(Records drawn from a dataset)

===

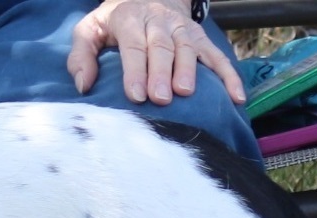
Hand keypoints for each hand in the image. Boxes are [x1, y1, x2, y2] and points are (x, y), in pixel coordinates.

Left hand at [68, 0, 245, 105]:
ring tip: (187, 93)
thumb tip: (83, 85)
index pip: (134, 46)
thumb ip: (81, 55)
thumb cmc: (114, 23)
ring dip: (189, 70)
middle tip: (162, 98)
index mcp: (130, 20)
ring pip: (187, 48)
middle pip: (162, 47)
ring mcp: (183, 29)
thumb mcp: (90, 30)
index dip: (136, 70)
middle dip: (162, 72)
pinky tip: (235, 96)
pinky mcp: (200, 38)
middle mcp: (159, 21)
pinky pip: (217, 56)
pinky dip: (228, 75)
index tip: (136, 95)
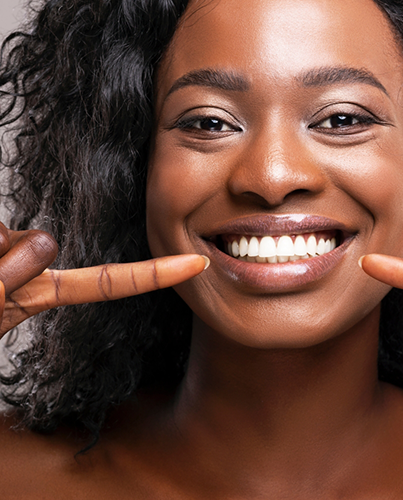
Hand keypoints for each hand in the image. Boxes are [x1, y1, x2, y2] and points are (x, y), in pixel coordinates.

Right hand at [0, 224, 207, 335]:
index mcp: (39, 296)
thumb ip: (9, 289)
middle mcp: (27, 271)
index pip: (107, 283)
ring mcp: (4, 249)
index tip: (199, 265)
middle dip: (2, 258)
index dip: (154, 274)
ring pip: (6, 231)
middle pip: (38, 243)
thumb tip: (42, 240)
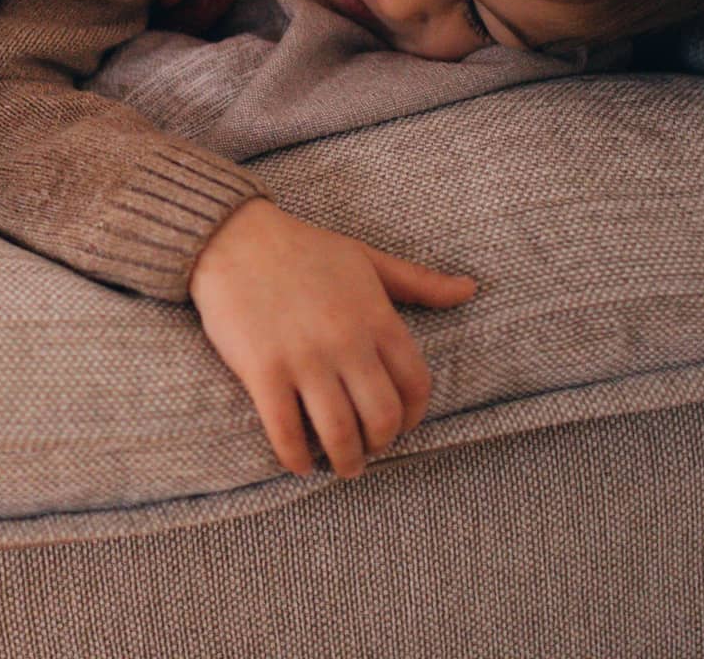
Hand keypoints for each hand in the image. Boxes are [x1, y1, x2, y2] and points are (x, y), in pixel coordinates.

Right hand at [187, 199, 475, 478]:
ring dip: (345, 461)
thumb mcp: (367, 259)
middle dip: (380, 445)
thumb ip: (419, 282)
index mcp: (376, 317)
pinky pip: (287, 431)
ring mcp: (305, 359)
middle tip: (369, 451)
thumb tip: (470, 289)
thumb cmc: (303, 248)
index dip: (414, 416)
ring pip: (339, 433)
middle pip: (382, 417)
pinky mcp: (263, 371)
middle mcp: (347, 342)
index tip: (400, 426)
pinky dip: (296, 458)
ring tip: (341, 465)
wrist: (234, 237)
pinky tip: (300, 463)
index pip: (416, 385)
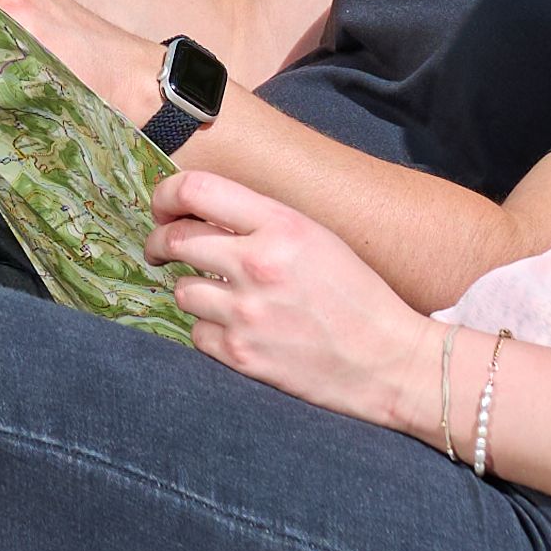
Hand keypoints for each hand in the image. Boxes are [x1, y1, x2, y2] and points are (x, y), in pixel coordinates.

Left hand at [155, 161, 435, 431]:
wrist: (389, 360)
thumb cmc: (357, 296)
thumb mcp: (316, 238)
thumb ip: (262, 222)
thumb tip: (199, 213)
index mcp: (282, 225)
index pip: (196, 190)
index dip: (167, 196)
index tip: (164, 208)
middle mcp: (258, 264)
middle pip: (176, 240)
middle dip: (160, 243)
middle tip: (162, 250)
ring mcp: (247, 313)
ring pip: (182, 290)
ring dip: (193, 290)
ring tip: (220, 297)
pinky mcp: (242, 355)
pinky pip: (196, 334)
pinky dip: (209, 331)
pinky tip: (237, 330)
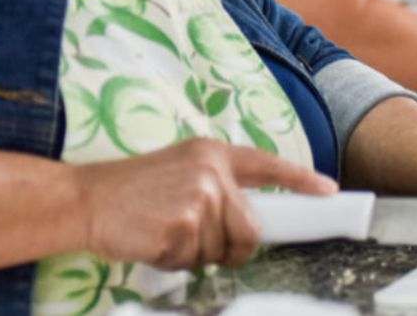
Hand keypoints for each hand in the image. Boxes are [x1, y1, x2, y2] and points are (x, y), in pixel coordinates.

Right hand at [73, 139, 336, 270]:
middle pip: (250, 229)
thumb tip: (249, 227)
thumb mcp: (179, 173)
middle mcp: (211, 172)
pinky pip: (195, 262)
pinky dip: (175, 262)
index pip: (266, 165)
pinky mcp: (182, 224)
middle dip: (231, 248)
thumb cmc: (132, 193)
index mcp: (212, 154)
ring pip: (223, 251)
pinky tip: (154, 241)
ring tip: (164, 232)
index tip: (329, 191)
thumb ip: (216, 189)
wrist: (87, 199)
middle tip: (194, 239)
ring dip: (196, 255)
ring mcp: (198, 197)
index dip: (300, 180)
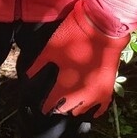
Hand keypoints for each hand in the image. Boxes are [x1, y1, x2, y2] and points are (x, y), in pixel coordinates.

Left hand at [26, 1, 129, 117]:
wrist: (102, 26)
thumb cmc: (74, 36)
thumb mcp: (51, 48)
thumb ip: (38, 65)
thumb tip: (27, 76)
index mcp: (65, 85)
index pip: (52, 104)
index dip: (46, 106)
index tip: (41, 106)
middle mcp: (81, 94)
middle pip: (67, 109)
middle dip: (59, 108)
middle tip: (54, 104)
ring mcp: (97, 93)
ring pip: (83, 110)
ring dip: (75, 108)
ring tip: (69, 104)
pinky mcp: (108, 88)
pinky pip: (101, 107)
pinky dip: (94, 109)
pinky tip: (89, 111)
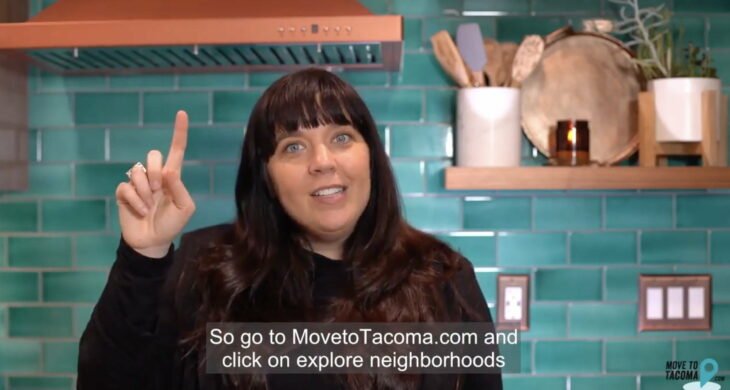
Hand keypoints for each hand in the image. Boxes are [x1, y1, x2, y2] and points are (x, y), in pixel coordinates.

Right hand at [115, 111, 195, 257]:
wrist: (152, 242)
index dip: (179, 132)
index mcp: (173, 177)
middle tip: (159, 190)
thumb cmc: (171, 224)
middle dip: (156, 172)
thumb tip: (168, 170)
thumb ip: (179, 187)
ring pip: (138, 171)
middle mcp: (155, 176)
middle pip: (153, 155)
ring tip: (149, 206)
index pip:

===

Set down all of the entries exactly as they stand, without any image.

RESPONSE:
Hand keypoints for each hand in the image. Boxes are [x1, y1, x2, y2] and points are (x, y), in pixel coordinates.

Left hand at [68, 0, 245, 105]:
ring tip: (187, 93)
thumb tip: (83, 85)
index pip: (134, 46)
thumb ip: (81, 55)
thumb cmc: (114, 23)
ring dip: (189, 70)
middle tip: (162, 98)
index mcp: (130, 20)
ring pip: (187, 48)
middle pip: (162, 47)
ring mcp: (183, 29)
thumb mcp: (90, 30)
index dip: (136, 70)
middle dip: (162, 72)
pinky tip: (235, 96)
pinky mcp: (200, 38)
middle mcp: (159, 21)
pinky pip: (217, 56)
pinky dip: (228, 75)
index tip: (136, 95)
Hand keypoints for each hand in the image. Boxes are [x1, y1, x2, y2] and points are (x, y), in pixel coordinates.

Right hand at [0, 224, 207, 335]:
index mcp: (39, 296)
thumb ip: (9, 289)
middle mcp: (27, 271)
index pip: (107, 283)
ring mcp: (4, 249)
index tip: (199, 265)
middle dip: (2, 258)
index dip: (154, 274)
ring pip: (6, 231)
middle pip: (38, 243)
thumb tip: (42, 240)
Hand keypoints for each hand in the image. Boxes are [x1, y1, x2, y2] and points are (x, y), in pixel coordinates.

Right hand at [187, 199, 475, 478]:
ring dip: (345, 461)
thumb mcp: (367, 259)
middle dip: (380, 445)
thumb ip: (419, 282)
index mcp: (376, 317)
pinky pip: (287, 431)
ring mcp: (305, 359)
middle tip: (369, 451)
thumb tip: (470, 289)
thumb cmc: (303, 248)
index dip: (414, 416)
ring pip: (339, 433)
middle pip: (382, 417)
pinky mcp: (263, 371)
middle mcp: (347, 342)
index tip: (400, 426)
pinky dip: (296, 458)
ring tip: (341, 465)
wrist: (234, 237)
pinky tip: (300, 463)
index pip: (416, 385)
Hand keypoints for each hand in the image. Boxes are [x1, y1, x2, y2] and points are (x, y), in pixel coordinates.

Left hand at [155, 161, 435, 431]:
wrist: (389, 360)
thumb cmc: (357, 296)
thumb mcp: (316, 238)
thumb ip: (262, 222)
thumb tip: (199, 213)
index mcp: (282, 225)
index pip: (196, 190)
index dip: (167, 196)
index tip: (164, 208)
middle mcp: (258, 264)
middle pip: (176, 240)
middle dip: (160, 243)
middle tip: (162, 250)
ring mcp: (247, 313)
ring pip: (182, 290)
ring dip: (193, 290)
ring tip: (220, 297)
pinky mcp: (242, 355)
pinky pip: (196, 334)
pinky dip: (209, 331)
pinky tip: (237, 330)
Hand keypoints for each hand in the image. Boxes are [x1, y1, x2, y2] and points are (x, y), in pixel coordinates.

Right hand at [73, 139, 336, 270]:
middle pip: (250, 229)
thumb tip: (249, 227)
thumb mcp: (179, 173)
middle mcp: (211, 172)
pinky pip: (195, 262)
pinky dip: (175, 262)
index pip: (266, 165)
pinky mcp: (182, 224)
middle dip: (231, 248)
thumb cmc: (132, 193)
index mcp: (212, 154)
ring pip: (223, 251)
pinky tip: (154, 241)
ring tip: (164, 232)
index tip: (329, 191)
thumb ip: (216, 189)
wrist: (87, 199)
middle tip: (194, 239)
ring dip: (196, 255)
ring mcp: (198, 197)
index dip: (300, 180)
Hand keypoints for each hand in the image. Boxes are [x1, y1, x2, y2] and points are (x, y), in pixel coordinates.

Left hand at [26, 1, 129, 117]:
wrist: (102, 26)
thumb cmc: (74, 36)
thumb mcp: (51, 48)
thumb ip: (38, 65)
thumb tip: (27, 76)
index mcp: (65, 85)
index pip: (52, 104)
index dip: (46, 106)
index tip: (41, 106)
middle mcp: (81, 94)
middle pip: (67, 109)
middle dip: (59, 108)
middle tip: (54, 104)
ring mcp: (97, 93)
ring pip: (83, 110)
ring dip: (75, 108)
ring tip: (69, 104)
pinky mcp: (108, 88)
pinky pip: (101, 107)
pinky dip: (94, 109)
pinky tip: (89, 111)
Hand keypoints for each hand in the image. Boxes are [x1, y1, x2, y2] and points are (x, y), in pixel coordinates.

Right hand at [115, 111, 195, 257]:
wrist: (152, 242)
index dip: (179, 132)
index mcp: (173, 177)
middle tip: (159, 190)
thumb cmc: (171, 224)
middle dip: (156, 172)
thumb tip: (168, 170)
thumb ip: (179, 187)
ring pip: (138, 171)
middle mcp: (155, 176)
middle pip: (153, 155)
ring tip: (149, 206)
index pip:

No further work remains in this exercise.